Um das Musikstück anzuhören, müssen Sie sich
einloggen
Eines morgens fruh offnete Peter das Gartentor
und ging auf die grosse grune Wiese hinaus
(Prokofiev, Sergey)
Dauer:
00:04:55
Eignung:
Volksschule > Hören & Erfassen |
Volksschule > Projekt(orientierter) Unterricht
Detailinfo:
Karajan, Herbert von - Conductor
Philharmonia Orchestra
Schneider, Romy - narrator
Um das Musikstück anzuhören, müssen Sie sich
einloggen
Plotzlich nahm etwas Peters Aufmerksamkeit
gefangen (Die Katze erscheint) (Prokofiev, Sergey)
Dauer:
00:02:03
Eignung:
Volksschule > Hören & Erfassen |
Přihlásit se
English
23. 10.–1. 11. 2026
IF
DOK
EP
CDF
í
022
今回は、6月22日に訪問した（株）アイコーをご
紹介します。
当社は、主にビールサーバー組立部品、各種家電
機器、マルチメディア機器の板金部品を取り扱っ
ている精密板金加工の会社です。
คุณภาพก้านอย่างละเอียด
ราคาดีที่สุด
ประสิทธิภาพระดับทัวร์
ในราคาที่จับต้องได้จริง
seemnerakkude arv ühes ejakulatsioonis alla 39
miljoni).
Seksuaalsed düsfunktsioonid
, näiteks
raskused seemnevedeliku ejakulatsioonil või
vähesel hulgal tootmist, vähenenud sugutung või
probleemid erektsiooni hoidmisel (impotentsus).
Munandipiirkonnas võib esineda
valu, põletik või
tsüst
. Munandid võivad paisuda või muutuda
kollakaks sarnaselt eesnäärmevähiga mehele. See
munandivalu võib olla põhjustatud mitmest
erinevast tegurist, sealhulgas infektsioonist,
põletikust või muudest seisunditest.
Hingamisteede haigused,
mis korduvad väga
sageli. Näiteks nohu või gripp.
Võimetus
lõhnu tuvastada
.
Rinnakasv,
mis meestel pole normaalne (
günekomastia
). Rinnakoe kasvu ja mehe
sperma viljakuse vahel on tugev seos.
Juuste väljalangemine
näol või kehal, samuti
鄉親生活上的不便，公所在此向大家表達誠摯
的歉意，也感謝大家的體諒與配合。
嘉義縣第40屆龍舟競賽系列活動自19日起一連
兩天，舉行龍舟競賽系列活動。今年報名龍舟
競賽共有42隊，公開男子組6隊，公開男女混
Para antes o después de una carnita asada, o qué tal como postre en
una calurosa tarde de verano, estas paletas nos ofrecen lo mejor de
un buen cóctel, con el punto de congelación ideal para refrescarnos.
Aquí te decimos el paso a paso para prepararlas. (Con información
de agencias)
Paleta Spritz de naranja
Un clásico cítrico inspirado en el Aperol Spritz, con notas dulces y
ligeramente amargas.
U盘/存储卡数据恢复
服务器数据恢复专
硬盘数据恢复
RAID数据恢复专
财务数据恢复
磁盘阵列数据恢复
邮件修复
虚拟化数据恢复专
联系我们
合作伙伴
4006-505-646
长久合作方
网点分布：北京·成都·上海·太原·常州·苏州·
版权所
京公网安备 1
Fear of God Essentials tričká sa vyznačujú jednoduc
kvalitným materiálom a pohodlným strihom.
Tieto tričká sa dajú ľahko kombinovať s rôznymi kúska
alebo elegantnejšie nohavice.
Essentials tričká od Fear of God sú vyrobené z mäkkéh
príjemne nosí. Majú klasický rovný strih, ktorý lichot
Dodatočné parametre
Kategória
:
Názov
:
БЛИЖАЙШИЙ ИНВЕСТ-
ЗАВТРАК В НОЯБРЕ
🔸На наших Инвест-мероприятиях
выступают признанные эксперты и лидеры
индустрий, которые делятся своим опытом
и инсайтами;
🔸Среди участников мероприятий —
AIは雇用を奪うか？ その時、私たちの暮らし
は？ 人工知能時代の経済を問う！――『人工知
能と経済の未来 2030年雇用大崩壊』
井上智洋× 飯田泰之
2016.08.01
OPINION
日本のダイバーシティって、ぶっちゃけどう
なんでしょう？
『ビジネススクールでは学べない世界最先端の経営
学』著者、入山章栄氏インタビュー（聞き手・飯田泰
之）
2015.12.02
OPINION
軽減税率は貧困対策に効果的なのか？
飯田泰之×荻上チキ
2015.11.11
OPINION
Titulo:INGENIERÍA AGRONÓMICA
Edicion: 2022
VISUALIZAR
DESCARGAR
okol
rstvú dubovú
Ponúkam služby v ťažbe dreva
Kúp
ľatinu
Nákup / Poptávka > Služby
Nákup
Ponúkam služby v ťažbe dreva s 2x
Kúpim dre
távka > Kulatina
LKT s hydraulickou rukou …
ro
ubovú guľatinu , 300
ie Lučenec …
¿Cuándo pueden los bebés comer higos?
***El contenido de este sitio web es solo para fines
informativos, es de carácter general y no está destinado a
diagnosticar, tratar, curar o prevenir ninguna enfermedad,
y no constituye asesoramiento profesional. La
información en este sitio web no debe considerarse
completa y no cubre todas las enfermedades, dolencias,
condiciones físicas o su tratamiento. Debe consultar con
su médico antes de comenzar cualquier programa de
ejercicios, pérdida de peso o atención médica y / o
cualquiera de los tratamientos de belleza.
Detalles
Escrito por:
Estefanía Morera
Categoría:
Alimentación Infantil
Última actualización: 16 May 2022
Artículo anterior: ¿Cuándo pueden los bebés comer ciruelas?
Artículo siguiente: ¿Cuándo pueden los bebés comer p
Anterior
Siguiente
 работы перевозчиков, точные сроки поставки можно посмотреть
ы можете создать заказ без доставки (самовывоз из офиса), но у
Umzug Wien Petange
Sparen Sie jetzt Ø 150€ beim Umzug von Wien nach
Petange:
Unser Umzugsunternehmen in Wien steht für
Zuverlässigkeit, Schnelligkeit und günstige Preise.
════════
Reproduce every line of the rows above verbatim, in their original order, preserving line breaks, spelling, and punctuation.

_Solution for this exercise_:
Um das Musikstück anzuhören, müssen Sie sich
einloggen
Eines morgens fruh offnete Peter das Gartentor
und ging auf die grosse grune Wiese hinaus
(Prokofiev, Sergey)
Dauer:
00:04:55
Eignung:
Volksschule > Hören & Erfassen |
Volksschule > Projekt(orientierter) Unterricht
Detailinfo:
Karajan, Herbert von - Conductor
Philharmonia Orchestra
Schneider, Romy - narrator
Um das Musikstück anzuhören, müssen Sie sich
einloggen
Plotzlich nahm etwas Peters Aufmerksamkeit
gefangen (Die Katze erscheint) (Prokofiev, Sergey)
Dauer:
00:02:03
Eignung:
Volksschule > Hören & Erfassen |
Přihlásit se
English
23. 10.–1. 11. 2026
IF
DOK
EP
CDF
í
022
今回は、6月22日に訪問した（株）アイコーをご
紹介します。
当社は、主にビールサーバー組立部品、各種家電
機器、マルチメディア機器の板金部品を取り扱っ
ている精密板金加工の会社です。
คุณภาพก้านอย่างละเอียด
ราคาดีที่สุด
ประสิทธิภาพระดับทัวร์
ในราคาที่จับต้องได้จริง
seemnerakkude arv ühes ejakulatsioonis alla 39
miljoni).
Seksuaalsed düsfunktsioonid
, näiteks
raskused seemnevedeliku ejakulatsioonil või
vähesel hulgal tootmist, vähenenud sugutung või
probleemid erektsiooni hoidmisel (impotentsus).
Munandipiirkonnas võib esineda
valu, põletik või
tsüst
. Munandid võivad paisuda või muutuda
kollakaks sarnaselt eesnäärmevähiga mehele. See
munandivalu võib olla põhjustatud mitmest
erinevast tegurist, sealhulgas infektsioonist,
põletikust või muudest seisunditest.
Hingamisteede haigused,
mis korduvad väga
sageli. Näiteks nohu või gripp.
Võimetus
lõhnu tuvastada
.
Rinnakasv,
mis meestel pole normaalne (
günekomastia
). Rinnakoe kasvu ja mehe
sperma viljakuse vahel on tugev seos.
Juuste väljalangemine
näol või kehal, samuti
鄉親生活上的不便，公所在此向大家表達誠摯
的歉意，也感謝大家的體諒與配合。
嘉義縣第40屆龍舟競賽系列活動自19日起一連
兩天，舉行龍舟競賽系列活動。今年報名龍舟
競賽共有42隊，公開男子組6隊，公開男女混
Para antes o después de una carnita asada, o qué tal como postre en
una calurosa tarde de verano, estas paletas nos ofrecen lo mejor de
un buen cóctel, con el punto de congelación ideal para refrescarnos.
Aquí te decimos el paso a paso para prepararlas. (Con información
de agencias)
Paleta Spritz de naranja
Un clásico cítrico inspirado en el Aperol Spritz, con notas dulces y
ligeramente amargas.
U盘/存储卡数据恢复
服务器数据恢复专
硬盘数据恢复
RAID数据恢复专
财务数据恢复
磁盘阵列数据恢复
邮件修复
虚拟化数据恢复专
联系我们
合作伙伴
4006-505-646
长久合作方
网点分布：北京·成都·上海·太原·常州·苏州·
版权所
京公网安备 1
Fear of God Essentials tričká sa vyznačujú jednoduc
kvalitným materiálom a pohodlným strihom.
Tieto tričká sa dajú ľahko kombinovať s rôznymi kúska
alebo elegantnejšie nohavice.
Essentials tričká od Fear of God sú vyrobené z mäkkéh
príjemne nosí. Majú klasický rovný strih, ktorý lichot
Dodatočné parametre
Kategória
:
Názov
:
БЛИЖАЙШИЙ ИНВЕСТ-
ЗАВТРАК В НОЯБРЕ
🔸На наших Инвест-мероприятиях
выступают признанные эксперты и лидеры
индустрий, которые делятся своим опытом
и инсайтами;
🔸Среди участников мероприятий —
AIは雇用を奪うか？ その時、私たちの暮らし
は？ 人工知能時代の経済を問う！――『人工知
能と経済の未来 2030年雇用大崩壊』
井上智洋× 飯田泰之
2016.08.01
OPINION
日本のダイバーシティって、ぶっちゃけどう
なんでしょう？
『ビジネススクールでは学べない世界最先端の経営
学』著者、入山章栄氏インタビュー（聞き手・飯田泰
之）
2015.12.02
OPINION
軽減税率は貧困対策に効果的なのか？
飯田泰之×荻上チキ
2015.11.11
OPINION
Titulo:INGENIERÍA AGRONÓMICA
Edicion: 2022
VISUALIZAR
DESCARGAR
okol
rstvú dubovú
Ponúkam služby v ťažbe dreva
Kúp
ľatinu
Nákup / Poptávka > Služby
Nákup
Ponúkam služby v ťažbe dreva s 2x
Kúpim dre
távka > Kulatina
LKT s hydraulickou rukou …
ro
ubovú guľatinu , 300
ie Lučenec …
¿Cuándo pueden los bebés comer higos?
***El contenido de este sitio web es solo para fines
informativos, es de carácter general y no está destinado a
diagnosticar, tratar, curar o prevenir ninguna enfermedad,
y no constituye asesoramiento profesional. La
información en este sitio web no debe considerarse
completa y no cubre todas las enfermedades, dolencias,
condiciones físicas o su tratamiento. Debe consultar con
su médico antes de comenzar cualquier programa de
ejercicios, pérdida de peso o atención médica y / o
cualquiera de los tratamientos de belleza.
Detalles
Escrito por:
Estefanía Morera
Categoría:
Alimentación Infantil
Última actualización: 16 May 2022
Artículo anterior: ¿Cuándo pueden los bebés comer ciruelas?
Artículo siguiente: ¿Cuándo pueden los bebés comer p
Anterior
Siguiente
 работы перевозчиков, точные сроки поставки можно посмотреть
ы можете создать заказ без доставки (самовывоз из офиса), но у
Umzug Wien Petange
Sparen Sie jetzt Ø 150€ beim Umzug von Wien nach
Petange:
Unser Umzugsunternehmen in Wien steht für
Zuverlässigkeit, Schnelligkeit und günstige Preise.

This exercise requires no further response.